◆ DIRECTIONS FOR THIS TASK: Change "legend" to "key" throughout the rows below, leaving all other text unchanged. Omit the pictures from the rewritten rows.

[Plotted data images]
=== Begin Enclosure ===
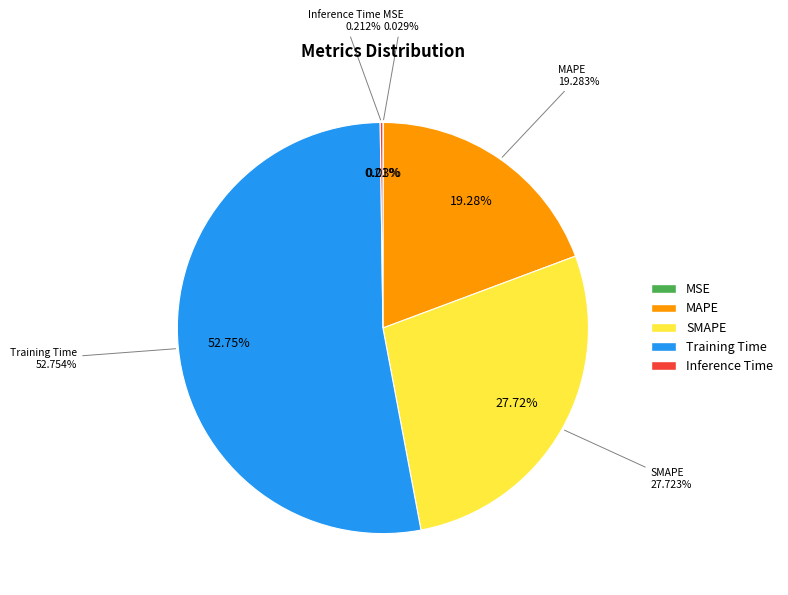

Which category has the smallest portion of the pie?

MSE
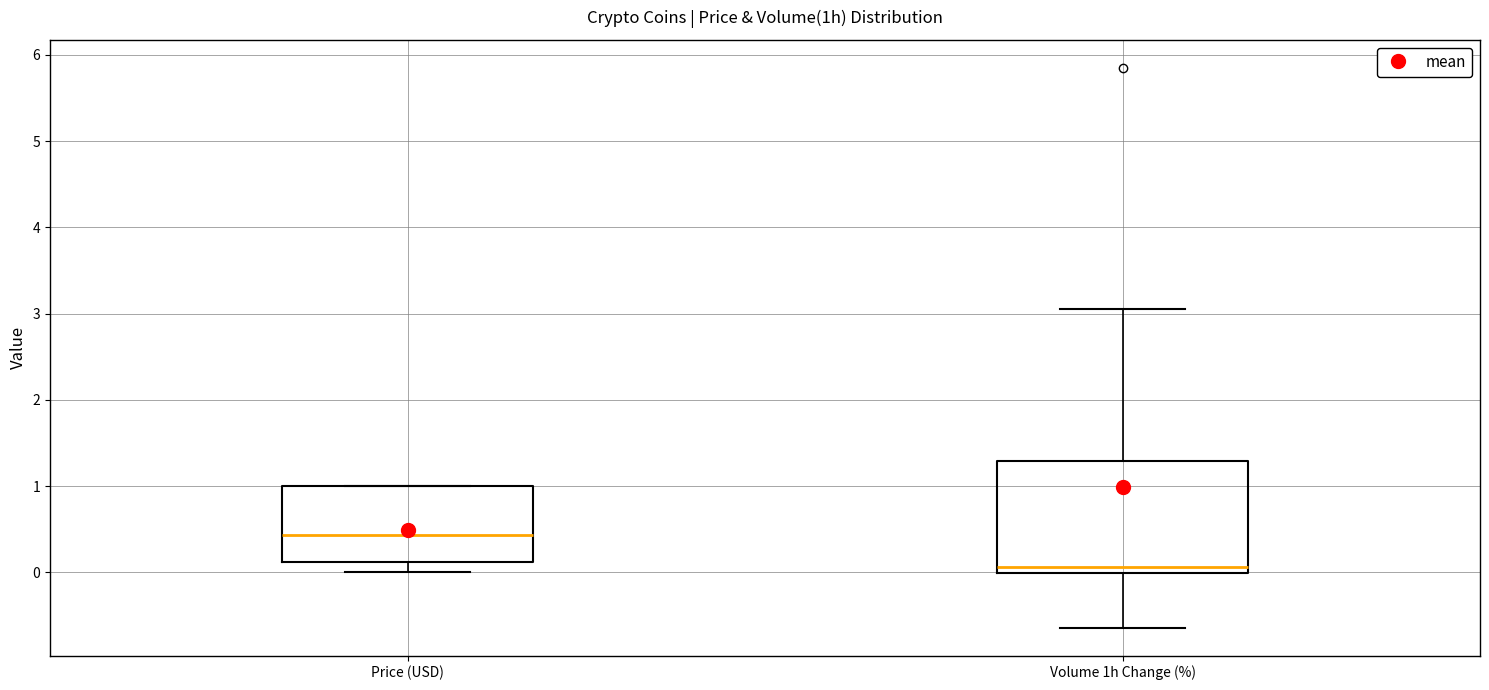

Which box's median line is the highest?

Price (USD)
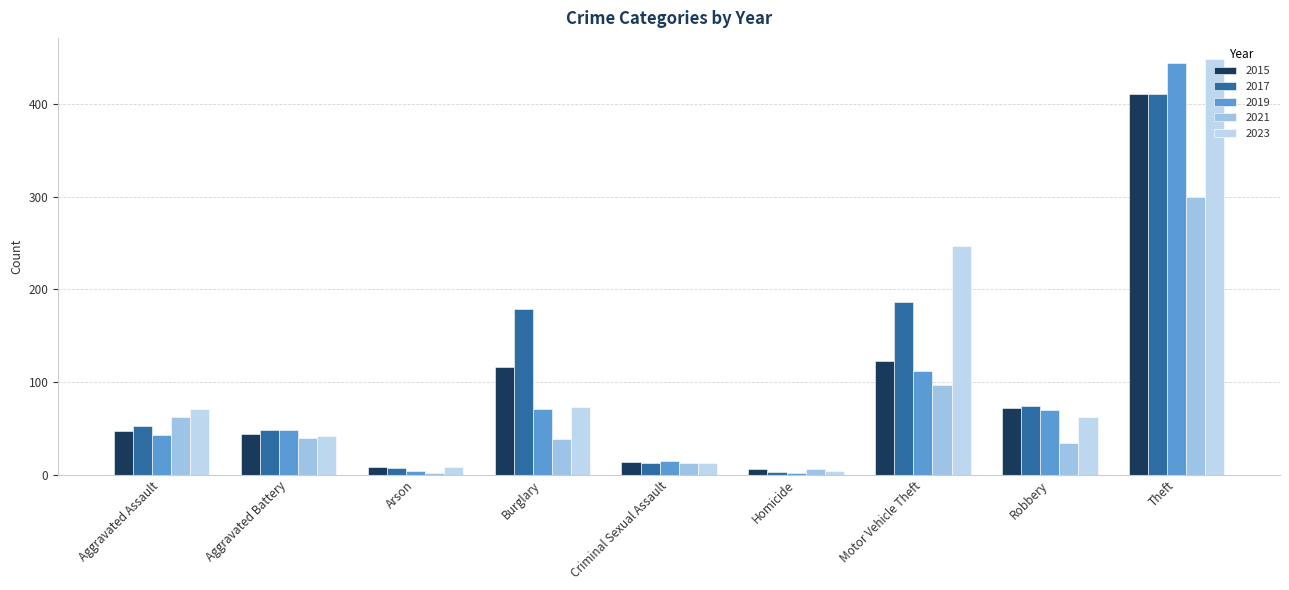

What are all the series names shown in the legend?

2015, 2017, 2019, 2021, 2023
=== End Enclosure ===
◆ REPLY TO THE TASK:
Which category has the smallest portion of the pie?

MSE

Which box's median line is the highest?

Price (USD)

What are all the series names shown in the key?

2015, 2017, 2019, 2021, 2023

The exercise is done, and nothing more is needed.